Records for this task:

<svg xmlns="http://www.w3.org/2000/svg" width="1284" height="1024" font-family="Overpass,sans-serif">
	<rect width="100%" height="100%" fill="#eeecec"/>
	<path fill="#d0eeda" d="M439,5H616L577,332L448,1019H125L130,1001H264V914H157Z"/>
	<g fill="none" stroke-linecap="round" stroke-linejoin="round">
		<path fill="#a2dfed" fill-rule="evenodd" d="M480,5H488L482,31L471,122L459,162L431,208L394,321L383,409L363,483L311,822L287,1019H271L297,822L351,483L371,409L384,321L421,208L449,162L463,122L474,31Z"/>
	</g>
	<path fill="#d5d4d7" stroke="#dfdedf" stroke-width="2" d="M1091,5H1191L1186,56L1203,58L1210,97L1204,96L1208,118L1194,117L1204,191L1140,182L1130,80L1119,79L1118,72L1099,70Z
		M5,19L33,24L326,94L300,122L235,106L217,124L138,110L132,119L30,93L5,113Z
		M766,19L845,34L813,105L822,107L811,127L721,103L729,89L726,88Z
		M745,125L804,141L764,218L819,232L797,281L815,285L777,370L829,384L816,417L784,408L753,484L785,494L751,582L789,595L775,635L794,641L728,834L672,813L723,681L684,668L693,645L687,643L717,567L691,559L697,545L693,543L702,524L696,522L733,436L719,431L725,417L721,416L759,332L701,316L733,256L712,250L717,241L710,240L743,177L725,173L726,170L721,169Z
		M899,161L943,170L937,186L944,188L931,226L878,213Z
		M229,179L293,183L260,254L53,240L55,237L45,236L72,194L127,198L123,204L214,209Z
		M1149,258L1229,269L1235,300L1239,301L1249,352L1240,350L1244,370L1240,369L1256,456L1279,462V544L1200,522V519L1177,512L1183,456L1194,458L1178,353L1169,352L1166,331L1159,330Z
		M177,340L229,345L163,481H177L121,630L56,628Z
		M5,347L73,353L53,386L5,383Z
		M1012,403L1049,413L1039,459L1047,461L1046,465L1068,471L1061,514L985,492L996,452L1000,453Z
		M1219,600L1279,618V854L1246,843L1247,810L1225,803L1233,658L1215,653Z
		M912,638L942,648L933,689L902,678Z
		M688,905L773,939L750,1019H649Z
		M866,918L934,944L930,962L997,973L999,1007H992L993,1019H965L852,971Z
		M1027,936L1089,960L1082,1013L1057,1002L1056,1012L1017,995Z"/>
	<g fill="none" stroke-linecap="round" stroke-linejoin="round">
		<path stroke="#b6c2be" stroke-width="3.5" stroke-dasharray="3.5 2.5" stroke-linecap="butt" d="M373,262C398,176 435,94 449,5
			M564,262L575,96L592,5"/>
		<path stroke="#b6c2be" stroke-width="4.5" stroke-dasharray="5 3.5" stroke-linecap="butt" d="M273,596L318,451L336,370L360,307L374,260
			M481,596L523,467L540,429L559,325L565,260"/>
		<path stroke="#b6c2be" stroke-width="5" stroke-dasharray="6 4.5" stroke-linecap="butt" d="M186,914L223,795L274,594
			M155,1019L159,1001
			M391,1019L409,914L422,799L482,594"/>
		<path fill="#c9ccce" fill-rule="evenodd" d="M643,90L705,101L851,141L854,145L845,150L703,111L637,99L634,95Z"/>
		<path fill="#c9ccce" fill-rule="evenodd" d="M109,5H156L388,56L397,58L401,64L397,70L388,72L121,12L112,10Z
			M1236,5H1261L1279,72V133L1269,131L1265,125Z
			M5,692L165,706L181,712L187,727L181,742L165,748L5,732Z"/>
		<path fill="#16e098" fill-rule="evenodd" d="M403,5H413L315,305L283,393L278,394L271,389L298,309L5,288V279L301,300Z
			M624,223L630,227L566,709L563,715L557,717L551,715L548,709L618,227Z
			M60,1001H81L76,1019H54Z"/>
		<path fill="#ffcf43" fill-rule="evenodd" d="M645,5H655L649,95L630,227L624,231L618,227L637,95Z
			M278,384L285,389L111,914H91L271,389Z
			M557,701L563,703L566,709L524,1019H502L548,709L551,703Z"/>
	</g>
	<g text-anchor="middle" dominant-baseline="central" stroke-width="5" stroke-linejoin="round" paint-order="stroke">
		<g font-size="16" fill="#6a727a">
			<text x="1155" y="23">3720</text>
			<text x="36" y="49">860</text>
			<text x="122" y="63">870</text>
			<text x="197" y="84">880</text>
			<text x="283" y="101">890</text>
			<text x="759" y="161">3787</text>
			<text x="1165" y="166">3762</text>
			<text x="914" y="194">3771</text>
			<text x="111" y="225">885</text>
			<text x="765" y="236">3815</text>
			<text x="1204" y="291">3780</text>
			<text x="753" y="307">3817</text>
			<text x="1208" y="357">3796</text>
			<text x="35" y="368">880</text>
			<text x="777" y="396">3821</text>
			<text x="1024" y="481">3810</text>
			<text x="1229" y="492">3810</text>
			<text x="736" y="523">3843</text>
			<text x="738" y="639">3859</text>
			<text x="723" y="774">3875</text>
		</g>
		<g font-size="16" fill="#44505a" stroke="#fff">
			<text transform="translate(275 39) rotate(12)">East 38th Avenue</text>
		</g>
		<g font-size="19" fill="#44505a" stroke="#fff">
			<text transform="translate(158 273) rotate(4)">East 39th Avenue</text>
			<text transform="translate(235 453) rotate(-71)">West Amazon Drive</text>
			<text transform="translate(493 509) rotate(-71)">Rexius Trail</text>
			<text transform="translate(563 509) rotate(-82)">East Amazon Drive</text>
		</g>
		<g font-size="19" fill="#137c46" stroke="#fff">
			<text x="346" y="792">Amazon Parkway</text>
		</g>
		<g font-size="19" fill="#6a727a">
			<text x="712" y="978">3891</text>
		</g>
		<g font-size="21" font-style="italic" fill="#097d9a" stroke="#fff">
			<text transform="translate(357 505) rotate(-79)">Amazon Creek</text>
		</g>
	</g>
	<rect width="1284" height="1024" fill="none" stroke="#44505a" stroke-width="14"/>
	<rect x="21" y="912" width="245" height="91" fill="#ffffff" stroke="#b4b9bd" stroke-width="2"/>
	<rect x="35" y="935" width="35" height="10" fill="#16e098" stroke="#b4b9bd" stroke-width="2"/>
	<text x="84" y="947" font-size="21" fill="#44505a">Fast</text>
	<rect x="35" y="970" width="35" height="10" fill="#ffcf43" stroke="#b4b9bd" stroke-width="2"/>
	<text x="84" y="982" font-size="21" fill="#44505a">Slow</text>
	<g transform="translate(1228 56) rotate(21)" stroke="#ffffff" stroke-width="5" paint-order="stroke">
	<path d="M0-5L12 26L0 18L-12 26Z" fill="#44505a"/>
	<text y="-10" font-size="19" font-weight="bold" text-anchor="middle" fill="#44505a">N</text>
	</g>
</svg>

Work required: Reproduce each line of the material exactly as given.

Answer to this problem:
<svg xmlns="http://www.w3.org/2000/svg" width="1284" height="1024" font-family="Overpass,sans-serif">
	<rect width="100%" height="100%" fill="#eeecec"/>
	<path fill="#d0eeda" d="M439,5H616L577,332L448,1019H125L130,1001H264V914H157Z"/>
	<g fill="none" stroke-linecap="round" stroke-linejoin="round">
		<path fill="#a2dfed" fill-rule="evenodd" d="M480,5H488L482,31L471,122L459,162L431,208L394,321L383,409L363,483L311,822L287,1019H271L297,822L351,483L371,409L384,321L421,208L449,162L463,122L474,31Z"/>
	</g>
	<path fill="#d5d4d7" stroke="#dfdedf" stroke-width="2" d="M1091,5H1191L1186,56L1203,58L1210,97L1204,96L1208,118L1194,117L1204,191L1140,182L1130,80L1119,79L1118,72L1099,70Z
		M5,19L33,24L326,94L300,122L235,106L217,124L138,110L132,119L30,93L5,113Z
		M766,19L845,34L813,105L822,107L811,127L721,103L729,89L726,88Z
		M745,125L804,141L764,218L819,232L797,281L815,285L777,370L829,384L816,417L784,408L753,484L785,494L751,582L789,595L775,635L794,641L728,834L672,813L723,681L684,668L693,645L687,643L717,567L691,559L697,545L693,543L702,524L696,522L733,436L719,431L725,417L721,416L759,332L701,316L733,256L712,250L717,241L710,240L743,177L725,173L726,170L721,169Z
		M899,161L943,170L937,186L944,188L931,226L878,213Z
		M229,179L293,183L260,254L53,240L55,237L45,236L72,194L127,198L123,204L214,209Z
		M1149,258L1229,269L1235,300L1239,301L1249,352L1240,350L1244,370L1240,369L1256,456L1279,462V544L1200,522V519L1177,512L1183,456L1194,458L1178,353L1169,352L1166,331L1159,330Z
		M177,340L229,345L163,481H177L121,630L56,628Z
		M5,347L73,353L53,386L5,383Z
		M1012,403L1049,413L1039,459L1047,461L1046,465L1068,471L1061,514L985,492L996,452L1000,453Z
		M1219,600L1279,618V854L1246,843L1247,810L1225,803L1233,658L1215,653Z
		M912,638L942,648L933,689L902,678Z
		M688,905L773,939L750,1019H649Z
		M866,918L934,944L930,962L997,973L999,1007H992L993,1019H965L852,971Z
		M1027,936L1089,960L1082,1013L1057,1002L1056,1012L1017,995Z"/>
	<g fill="none" stroke-linecap="round" stroke-linejoin="round">
		<path stroke="#b6c2be" stroke-width="3.5" stroke-dasharray="3.5 2.5" stroke-linecap="butt" d="M373,262C398,176 435,94 449,5
			M564,262L575,96L592,5"/>
		<path stroke="#b6c2be" stroke-width="4.5" stroke-dasharray="5 3.5" stroke-linecap="butt" d="M273,596L318,451L336,370L360,307L374,260
			M481,596L523,467L540,429L559,325L565,260"/>
		<path stroke="#b6c2be" stroke-width="5" stroke-dasharray="6 4.5" stroke-linecap="butt" d="M186,914L223,795L274,594
			M155,1019L159,1001
			M391,1019L409,914L422,799L482,594"/>
		<path fill="#c9ccce" fill-rule="evenodd" d="M643,90L705,101L851,141L854,145L845,150L703,111L637,99L634,95Z"/>
		<path fill="#c9ccce" fill-rule="evenodd" d="M109,5H156L388,56L397,58L401,64L397,70L388,72L121,12L112,10Z
			M1236,5H1261L1279,72V133L1269,131L1265,125Z
			M5,692L165,706L181,712L187,727L181,742L165,748L5,732Z"/>
		<path fill="#16e098" fill-rule="evenodd" d="M403,5H413L315,305L283,393L278,394L271,389L298,309L5,288V279L301,300Z
			M624,223L630,227L566,709L563,715L557,717L551,715L548,709L618,227Z
			M60,1001H81L76,1019H54Z"/>
		<path fill="#ffcf43" fill-rule="evenodd" d="M645,5H655L649,95L630,227L624,231L618,227L637,95Z
			M278,384L285,389L111,914H91L271,389Z
			M557,701L563,703L566,709L524,1019H502L548,709L551,703Z"/>
	</g>
	<g text-anchor="middle" dominant-baseline="central" stroke-width="5" stroke-linejoin="round" paint-order="stroke">
		<g font-size="16" fill="#6a727a">
			<text x="1155" y="23">3720</text>
			<text x="36" y="49">860</text>
			<text x="122" y="63">870</text>
			<text x="197" y="84">880</text>
			<text x="283" y="101">890</text>
			<text x="759" y="161">3787</text>
			<text x="1165" y="166">3762</text>
			<text x="914" y="194">3771</text>
			<text x="111" y="225">885</text>
			<text x="765" y="236">3815</text>
			<text x="1204" y="291">3780</text>
			<text x="753" y="307">3817</text>
			<text x="1208" y="357">3796</text>
			<text x="35" y="368">880</text>
			<text x="777" y="396">3821</text>
			<text x="1024" y="481">3810</text>
			<text x="1229" y="492">3810</text>
			<text x="736" y="523">3843</text>
			<text x="738" y="639">3859</text>
			<text x="723" y="774">3875</text>
		</g>
		<g font-size="16" fill="#44505a" stroke="#fff">
			<text transform="translate(275 39) rotate(12)">East 38th Avenue</text>
		</g>
		<g font-size="19" fill="#44505a" stroke="#fff">
			<text transform="translate(158 273) rotate(4)">East 39th Avenue</text>
			<text transform="translate(235 453) rotate(-71)">West Amazon Drive</text>
			<text transform="translate(493 509) rotate(-71)">Rexius Trail</text>
			<text transform="translate(563 509) rotate(-82)">East Amazon Drive</text>
		</g>
		<g font-size="19" fill="#137c46" stroke="#fff">
			<text x="346" y="792">Amazon Parkway</text>
		</g>
		<g font-size="19" fill="#6a727a">
			<text x="712" y="978">3891</text>
		</g>
		<g font-size="21" font-style="italic" fill="#097d9a" stroke="#fff">
			<text transform="translate(357 505) rotate(-79)">Amazon Creek</text>
		</g>
	</g>
	<rect width="1284" height="1024" fill="none" stroke="#44505a" stroke-width="14"/>
	<rect x="21" y="912" width="245" height="91" fill="#ffffff" stroke="#b4b9bd" stroke-width="2"/>
	<rect x="35" y="935" width="35" height="10" fill="#16e098" stroke="#b4b9bd" stroke-width="2"/>
	<text x="84" y="947" font-size="21" fill="#44505a">Fast</text>
	<rect x="35" y="970" width="35" height="10" fill="#ffcf43" stroke="#b4b9bd" stroke-width="2"/>
	<text x="84" y="982" font-size="21" fill="#44505a">Slow</text>
	<g transform="translate(1228 56) rotate(21)" stroke="#ffffff" stroke-width="5" paint-order="stroke">
	<path d="M0-5L12 26L0 18L-12 26Z" fill="#44505a"/>
	<text y="-10" font-size="19" font-weight="bold" text-anchor="middle" fill="#44505a">N</text>
	</g>
</svg>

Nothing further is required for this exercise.